The committee actually described intensity as a “large numbers of functionally, developmentally relevant, and high-interest opportunities to respond actively.”  In other words, a child’s time spent in a treatment program should result in high levels of learning when it comes to the matter of reaching their educational goals. So, the higher the level of active engagement, the higher the intensity, the higher the change rate for steady gains.

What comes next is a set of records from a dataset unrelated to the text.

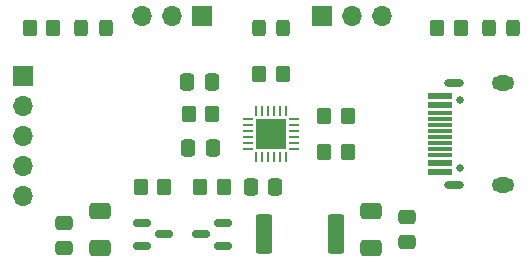
<source format=gts>
%TF.GenerationSoftware,KiCad,Pcbnew,8.0.4*%
%TF.CreationDate,2025-01-04T18:23:54+00:00*%
%TF.ProjectId,ap3372s_usbpd,61703333-3732-4735-9f75-736270642e6b,rev?*%
%TF.SameCoordinates,Original*%
%TF.FileFunction,Soldermask,Top*%
%TF.FilePolarity,Negative*%
%FSLAX46Y46*%
G04 Gerber Fmt 4.6, Leading zero omitted, Abs format (unit mm)*
G04 Created by KiCad (PCBNEW 8.0.4) date 2025-01-04 18:23:54*
%MOMM*%
%LPD*%
G01*
G04 APERTURE LIST*
G04 Aperture macros list*
%AMRoundRect*
0 Rectangle with rounded corners*
0 $1 Rounding radius*
0 $2 $3 $4 $5 $6 $7 $8 $9 X,Y pos of 4 corners*
0 Add a 4 corners polygon primitive as box body*
4,1,4,$2,$3,$4,$5,$6,$7,$8,$9,$2,$3,0*
0 Add four circle primitives for the rounded corners*
1,1,$1+$1,$2,$3*
1,1,$1+$1,$4,$5*
1,1,$1+$1,$6,$7*
1,1,$1+$1,$8,$9*
0 Add four rect primitives between the rounded corners*
20,1,$1+$1,$2,$3,$4,$5,0*
20,1,$1+$1,$4,$5,$6,$7,0*
20,1,$1+$1,$6,$7,$8,$9,0*
20,1,$1+$1,$8,$9,$2,$3,0*%
G04 Aperture macros list end*
%ADD10R,1.700000X1.700000*%
%ADD11O,1.700000X1.700000*%
%ADD12RoundRect,0.150000X-0.587500X-0.150000X0.587500X-0.150000X0.587500X0.150000X-0.587500X0.150000X0*%
%ADD13RoundRect,0.250000X0.650000X-0.412500X0.650000X0.412500X-0.650000X0.412500X-0.650000X-0.412500X0*%
%ADD14RoundRect,0.250000X0.475000X-0.337500X0.475000X0.337500X-0.475000X0.337500X-0.475000X-0.337500X0*%
%ADD15RoundRect,0.250000X0.350000X0.450000X-0.350000X0.450000X-0.350000X-0.450000X0.350000X-0.450000X0*%
%ADD16RoundRect,0.250000X0.325000X0.450000X-0.325000X0.450000X-0.325000X-0.450000X0.325000X-0.450000X0*%
%ADD17RoundRect,0.250000X-0.350000X-0.450000X0.350000X-0.450000X0.350000X0.450000X-0.350000X0.450000X0*%
%ADD18RoundRect,0.250000X-0.337500X-0.475000X0.337500X-0.475000X0.337500X0.475000X-0.337500X0.475000X0*%
%ADD19RoundRect,0.249999X0.450001X1.425001X-0.450001X1.425001X-0.450001X-1.425001X0.450001X-1.425001X0*%
%ADD20RoundRect,0.250000X0.337500X0.475000X-0.337500X0.475000X-0.337500X-0.475000X0.337500X-0.475000X0*%
%ADD21RoundRect,0.150000X0.587500X0.150000X-0.587500X0.150000X-0.587500X-0.150000X0.587500X-0.150000X0*%
%ADD22RoundRect,0.062500X0.350000X0.062500X-0.350000X0.062500X-0.350000X-0.062500X0.350000X-0.062500X0*%
%ADD23RoundRect,0.062500X0.062500X0.350000X-0.062500X0.350000X-0.062500X-0.350000X0.062500X-0.350000X0*%
%ADD24R,2.600000X2.600000*%
%ADD25O,1.700000X0.600000*%
%ADD26C,0.650000*%
%ADD27R,2.000000X0.600000*%
%ADD28R,2.000000X0.300000*%
%ADD29O,1.900000X1.300000*%
G04 APERTURE END LIST*
D10*
%TO.C,J11*%
X51500000Y-57080000D03*
D11*
X51500000Y-59620000D03*
X51500000Y-62160000D03*
X51500000Y-64700000D03*
X51500000Y-67240000D03*
%TD*%
D12*
%TO.C,Q2*%
X61562500Y-69550000D03*
X61562500Y-71450000D03*
X63437500Y-70500000D03*
%TD*%
D13*
%TO.C,C9*%
X81000000Y-71650000D03*
X81000000Y-68525000D03*
%TD*%
D14*
%TO.C,C14*%
X55000000Y-71630000D03*
X55000000Y-69555000D03*
%TD*%
D15*
%TO.C,R12*%
X63500000Y-66500000D03*
X61500000Y-66500000D03*
%TD*%
D13*
%TO.C,C13*%
X58000000Y-71630000D03*
X58000000Y-68505000D03*
%TD*%
D16*
%TO.C,D3*%
X93025000Y-53000000D03*
X90975000Y-53000000D03*
%TD*%
%TO.C,D5*%
X58525000Y-53000000D03*
X56475000Y-53000000D03*
%TD*%
D14*
%TO.C,C8*%
X84000000Y-71125000D03*
X84000000Y-69050000D03*
%TD*%
D15*
%TO.C,R14*%
X73500000Y-56950000D03*
X71500000Y-56950000D03*
%TD*%
D17*
%TO.C,R10*%
X86600000Y-53000000D03*
X88600000Y-53000000D03*
%TD*%
D15*
%TO.C,R9*%
X79000000Y-60500000D03*
X77000000Y-60500000D03*
%TD*%
D18*
%TO.C,C11*%
X70800000Y-66460000D03*
X72875000Y-66460000D03*
%TD*%
D16*
%TO.C,D4*%
X73525000Y-53000000D03*
X71475000Y-53000000D03*
%TD*%
D19*
%TO.C,R11*%
X78050000Y-70500000D03*
X71950000Y-70500000D03*
%TD*%
D17*
%TO.C,R15*%
X52100000Y-53000000D03*
X54100000Y-53000000D03*
%TD*%
D20*
%TO.C,C10*%
X67515000Y-57560000D03*
X65440000Y-57560000D03*
%TD*%
D10*
%TO.C,J10*%
X66720000Y-52000000D03*
D11*
X64180000Y-52000000D03*
X61640000Y-52000000D03*
%TD*%
D15*
%TO.C,TH1*%
X67550000Y-60330000D03*
X65550000Y-60330000D03*
%TD*%
D21*
%TO.C,Q1*%
X68437500Y-71450000D03*
X68437500Y-69550000D03*
X66562500Y-70500000D03*
%TD*%
D15*
%TO.C,R8*%
X79000000Y-63500000D03*
X77000000Y-63500000D03*
%TD*%
%TO.C,R13*%
X68500000Y-66500000D03*
X66500000Y-66500000D03*
%TD*%
D20*
%TO.C,C12*%
X67575000Y-63150000D03*
X65500000Y-63150000D03*
%TD*%
D10*
%TO.C,J9*%
X76880000Y-52000000D03*
D11*
X79420000Y-52000000D03*
X81960000Y-52000000D03*
%TD*%
D22*
%TO.C,U2*%
X74437500Y-63250000D03*
X74437500Y-62750000D03*
X74437500Y-62250000D03*
X74437500Y-61750000D03*
X74437500Y-61250000D03*
X74437500Y-60750000D03*
D23*
X73750000Y-60062500D03*
X73250000Y-60062500D03*
X72750000Y-60062500D03*
X72250000Y-60062500D03*
X71750000Y-60062500D03*
X71250000Y-60062500D03*
D22*
X70562500Y-60750000D03*
X70562500Y-61250000D03*
X70562500Y-61750000D03*
X70562500Y-62250000D03*
X70562500Y-62750000D03*
X70562500Y-63250000D03*
D23*
X71250000Y-63937500D03*
X71750000Y-63937500D03*
X72250000Y-63937500D03*
X72750000Y-63937500D03*
X73250000Y-63937500D03*
X73750000Y-63937500D03*
D24*
X72500000Y-62000000D03*
%TD*%
D25*
%TO.C,J8*%
X87983500Y-66320000D03*
D26*
X88513500Y-64890000D03*
X88513500Y-59110000D03*
D25*
X87983500Y-57680000D03*
D27*
X86793500Y-65250000D03*
X86793500Y-64450000D03*
D28*
X86793500Y-63250000D03*
X86793500Y-62250000D03*
X86793500Y-61750000D03*
X86793500Y-60750000D03*
D27*
X86793500Y-59550000D03*
X86793500Y-58750000D03*
X86793500Y-58750000D03*
X86793500Y-59550000D03*
D28*
X86793500Y-60250000D03*
X86793500Y-61250000D03*
X86793500Y-62750000D03*
X86793500Y-63750000D03*
D27*
X86793500Y-64450000D03*
X86793500Y-65250000D03*
D29*
X92163500Y-66320000D03*
X92163500Y-57680000D03*
%TD*%
M02*

</source>
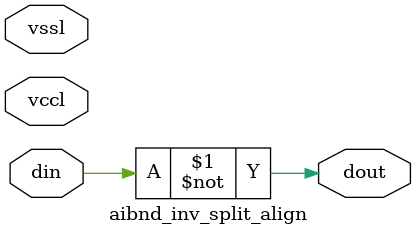
<source format=v>
module aibnd_inv_split_align(	// file.cleaned.mlir:2:3
  input  din,	// file.cleaned.mlir:2:39
         vccl,	// file.cleaned.mlir:2:53
         vssl,	// file.cleaned.mlir:2:68
  output dout	// file.cleaned.mlir:2:84
);

  assign dout = ~din;	// file.cleaned.mlir:4:10, :5:5
endmodule


</source>
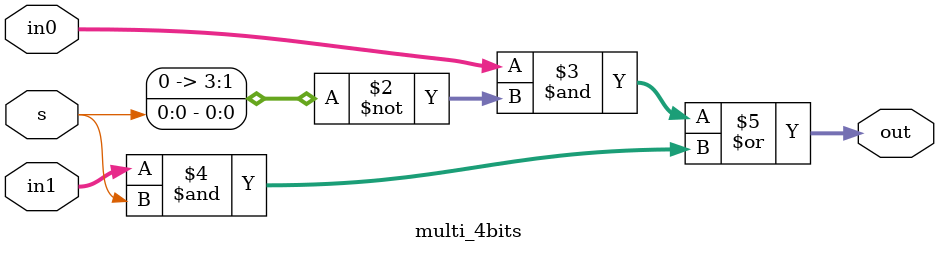
<source format=v>
module multi_4bits(out, in0, in1, s);
	input		[3:0]in0,in1;
	input		s;
	output	[3:0]out;
	
	assign out = (in0&~s)|(in1&s); 
endmodule
</source>
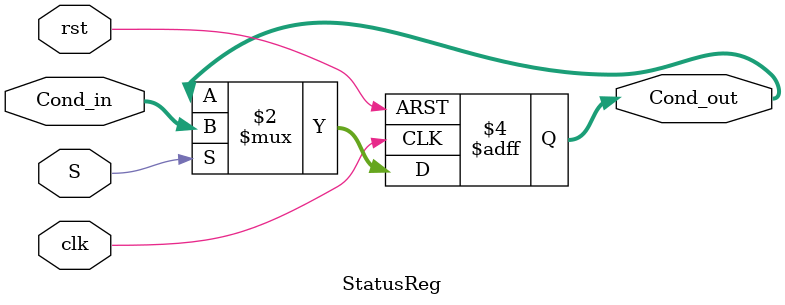
<source format=v>
module StatusReg(clk, rst, Cond_in, S, Cond_out);
  input clk, rst, S;
  input[3:0] Cond_in;
  output reg[3:0] Cond_out;
  
  always@(negedge clk, posedge rst) begin
    if(rst) Cond_out <= 4'b0;
    else begin
      if(S) Cond_out <= Cond_in;
      end
  end
endmodule
</source>
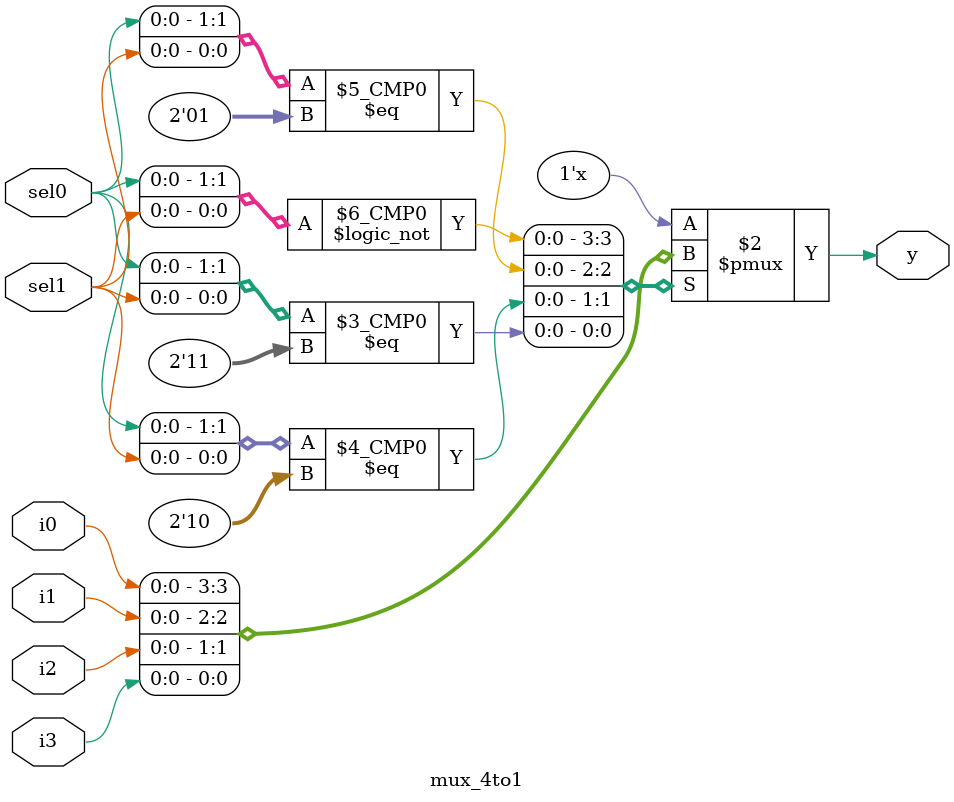
<source format=v>
module mux_4to1(
  input i0,i1,i2,i3,sel0,sel1,
  output reg y);
  
  always @(*)   //It includes all Inputs. You can use this instead of specifying all inputs in //sensivity list.Verilog-2001 Feature
    begin
       case ({sel0,sel1})
       2'b00 : y = i0;
       2'b01 : y = i1;
       2'b10 : y = i2;
       2'b11 : y = i3;
       endcase
    end
    
endmodule

</source>
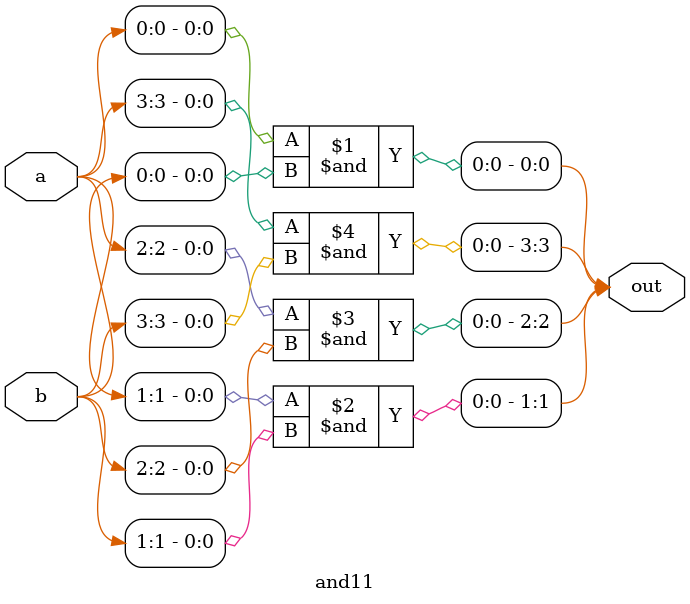
<source format=v>
module and11 (
    input wire [3:0] a,
    input wire [3:0] b,
    output wire [3:0] out
);

assign out = {a[3] & b[3], a[2] & b[2], a[1] & b[1], a[0] & b[0]};

endmodule

</source>
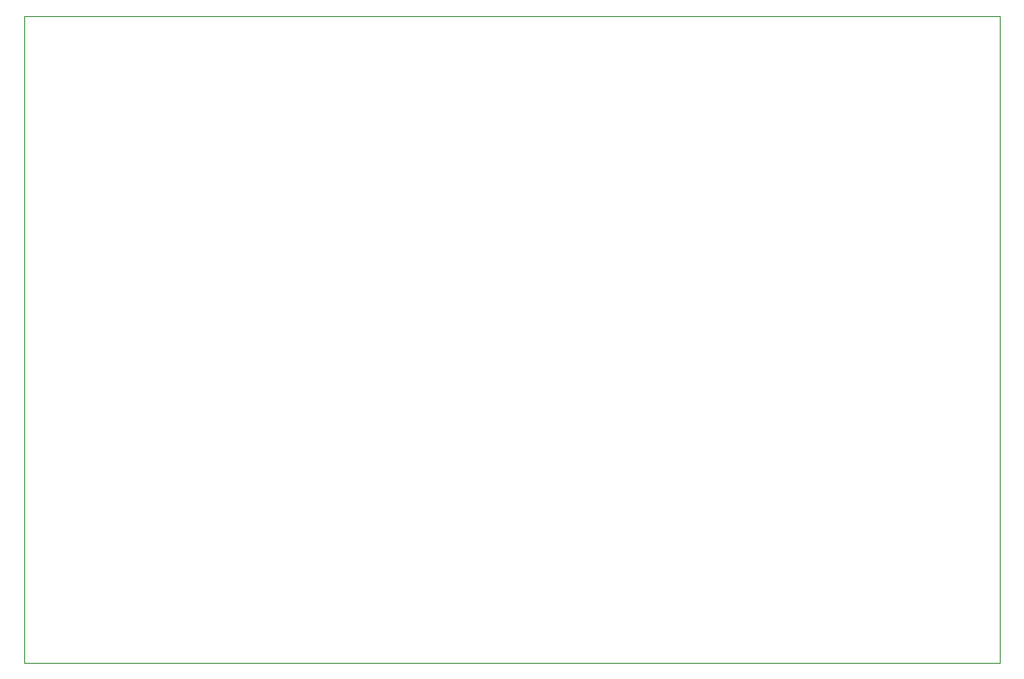
<source format=gbr>
%TF.GenerationSoftware,KiCad,Pcbnew,5.1.5+dfsg1-2build2*%
%TF.CreationDate,2021-04-17T13:08:46-03:00*%
%TF.ProjectId,miniShieldESP32,6d696e69-5368-4696-956c-644553503332,rev?*%
%TF.SameCoordinates,Original*%
%TF.FileFunction,Profile,NP*%
%FSLAX46Y46*%
G04 Gerber Fmt 4.6, Leading zero omitted, Abs format (unit mm)*
G04 Created by KiCad (PCBNEW 5.1.5+dfsg1-2build2) date 2021-04-17 13:08:46*
%MOMM*%
%LPD*%
G04 APERTURE LIST*
%TA.AperFunction,Profile*%
%ADD10C,0.050000*%
%TD*%
G04 APERTURE END LIST*
D10*
X90545000Y-106470000D02*
X115545000Y-106470000D01*
X90545000Y-45470000D02*
X90545000Y-106470000D01*
X115545000Y-45470000D02*
X90545000Y-45470000D01*
X182545000Y-106470000D02*
X115545000Y-106470000D01*
X182545000Y-105470000D02*
X182545000Y-106470000D01*
X182545000Y-45470000D02*
X182545000Y-105470000D01*
X181545000Y-45470000D02*
X182545000Y-45470000D01*
X115545000Y-45470000D02*
X118545000Y-45470000D01*
X181545000Y-45470000D02*
X118545000Y-45470000D01*
M02*

</source>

Next on the list of key characteristics was the child to teacher ratio. The committee recommended that programs consist of sufficient amounts of adult attention in order for a child to meet their educational goals, either learning with one-to-one or very small group instruction. The decision of student-to-teacher ratio should be made, depending on the learning ability of the child rather than depending on the staffing needs of the program.  Therefore, if a child can learn in a small group of maybe two children and one teacher, then that should suffice; however, as is the case for many young children with autism, if the child cannot occupy their own free time in a constructive manner, redirect their attention when asked, or learn via observation of a peer, then the teaching instruction should be in a one-to-one manner, that is one teacher with one child.

The committee recognized the need for well-trained personnel.  The committee noted that all the model programs they reviewed were developed by persons with Ph.D.’s in autism-related fields and the programs were directed and implemented by teams of professionals who had extensive training and experience in autism spectrum disorders. It is so important that the person designing a treatment program for a child with autism has extensive knowledge not only in the field of autism, but hands on experience in designing effective programs.

Next, the committee recognized the notion of individualization. A key characteristic of these model programs was that of comprehensive, individualized treatment goals based on the needs of each individual child rather than a one-size-fits-all curriculum for all the children in the program. The curriculum or individualized plan developed for each child should be based on their own personal strengths and weaknesses.  The goals for each child should also focus on the development of a child’s social and cognitive abilities, their verbal and non-verbal communication skills, adaptive or self-help skills, and the reduction of behavioral difficulties using more positive behavioral approaches rather than punitive approaches.

The second part of this recommendation, that “goals “are frequently adjusted,” cannot be emphasized enough. While the initial curriculum and targets developed for a child may be individualized at the onset of a treatment program, it is critical that these goals and targets be reviewed routinely and adjustments be made when necessary.

And lastly, the committee recognized the important role parents have when it comes to the effectiveness of treatment programs. A key characteristic amongst all model programs was their emphasis on parental training and involvement in the program. The involvement of parents is a very valuable tool in the treatment of autism because children spend most of their time with their parents; therefore, parents must play an active part in the treatment team so as to continue where the formal treatment sessions end. With parents as active participants of the program, a child will always be in a consistent environment where their skills can be generalization generalized and maintained.